**** Excerpted text ****

= Cambridge English Corpus =

Word collection

The Cambridge International Corpus (CIC)’ is a collection of over 2 billion words of real spoken and written English . The texts are stored in a database that can be searched to see how English is used. The CIC also contains the Cambridge Learner Corpus, a unique collection of over 60,000 exam papers from Cambridge ESOL. It shows real mistakes students make and highlights the parts of English which cause problems for students.

The Cambridge International Corpus is used to inform Cambridge University Press English Language Teaching publications as well as for research in corpus linguistics. Access is currently restricted to authors and researchers working on projects and publications for Cambridge University Press, and researchers at Cambridge English Language Assessment.

It contains instances of modern written English, taken from newspapers, magazines, novels, letters, emails, textbooks, websites, and many other sources. Its spoken data is taken from many sources, including everyday conversations, telephone calls, radio broadcasts, presentations, speeches, meetings, TV programmes and lectures.

== Cambridge Learner Corpus ==
The Cambridge Learner Corpus (CLC) is a collection of exam scripts written by students learning English, built in collaboration with Cambridge English Language Assessment. The CLC contains scripts from over 180,000 students, from around 200 countries, speaking 138 different first languages and is growing all the time. The exams currently included are:

- KET Key English Test (and KET for schools)
- PET Preliminary English Test (and PET for schools)
- FCE First Certificate in English
- CAE Certificate in Advanced English
- CPE Certificate of Proficiency in English
- BEC Business English Certificate (all levels)
- IELTS International English Language Testing System (academic and general training)
- CELS Certificates in English Language Skills
- ILEC International Legal English Certificate
- ICFE International Certificate in Financial English
- Skills for Life

A unique feature of the Cambridge Learner Corpus is its error coding system. Language specialists identify and annotate errors in the exam scripts. This means that the Corpus can be used to find out about the frequency of different types of errors, the contexts that the errors are made in and the student groups that find particular language areas difficult.

Authors of Cambridge English Language Teaching resources can use this information to target common errors – for example, the Cambridge Advanced Learner’s Dictionary contains ‘Common mistake’ features which highlight frequent learner errors.

Conversely, the error coding system also reveals what students can achieve at each level. This is central to the work of English Profile, a collaborative programme to enhance the learning, teaching and assessment of English worldwide. The founding partners are Cambridge University Press, Cambridge English Language Assessment, the University of Cambridge, the University of Bedfordshire, the British Council and English UK. The project’s aim is to describe what learners know and can do in English at each level of the Common European Framework of Reference (CEFR).

== Specialized corpora ==
The Cambridge English Corpus contains a number of specialized corpora:

=== Cambridge Business English Corpus ===
The Cambridge Business English Corpus is a large collection of British and American business language, including reports and documents, books relating to different aspects of business, and the business sections from many national newspapers.

The Cambridge Business English Corpus also includes the Cambridge and Nottingham Spoken Business English Corpus (CANBEC), the result of a joint project between Cambridge University Press and the University of Nottingham. This is a collection of recordings of English from companies of all sizes, ranging from big multinational companies to small partnerships. It contains formal and informal meetings, presentations, telephone conversations, lunchtime conversations, and spoken language from other business situations.

**** Supplied entries ****

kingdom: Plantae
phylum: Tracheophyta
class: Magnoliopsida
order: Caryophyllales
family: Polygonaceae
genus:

****

What is asked:
1. From the Cambridge English Corpus text, copy out everything from "- CELS Certificates" down to "language areas difficult.".
2. Translate this sentence from the Cambridge English Corpus text into Spanish: "Language specialists identify and annotate errors in the exam scripts."

In response:
1.
- CELS Certificates in English Language Skills
- ILEC International Legal English Certificate
- ICFE International Certificate in Financial English
- Skills for Life

A unique feature of the Cambridge Learner Corpus is its error coding system. Language specialists identify and annotate errors in the exam scripts. This means that the Corpus can be used to find out about the frequency of different types of errors, the contexts that the errors are made in and the student groups that find particular language areas difficult.

2. Los especialistas en lengua identifican y anotan los errores en los exámenes escritos.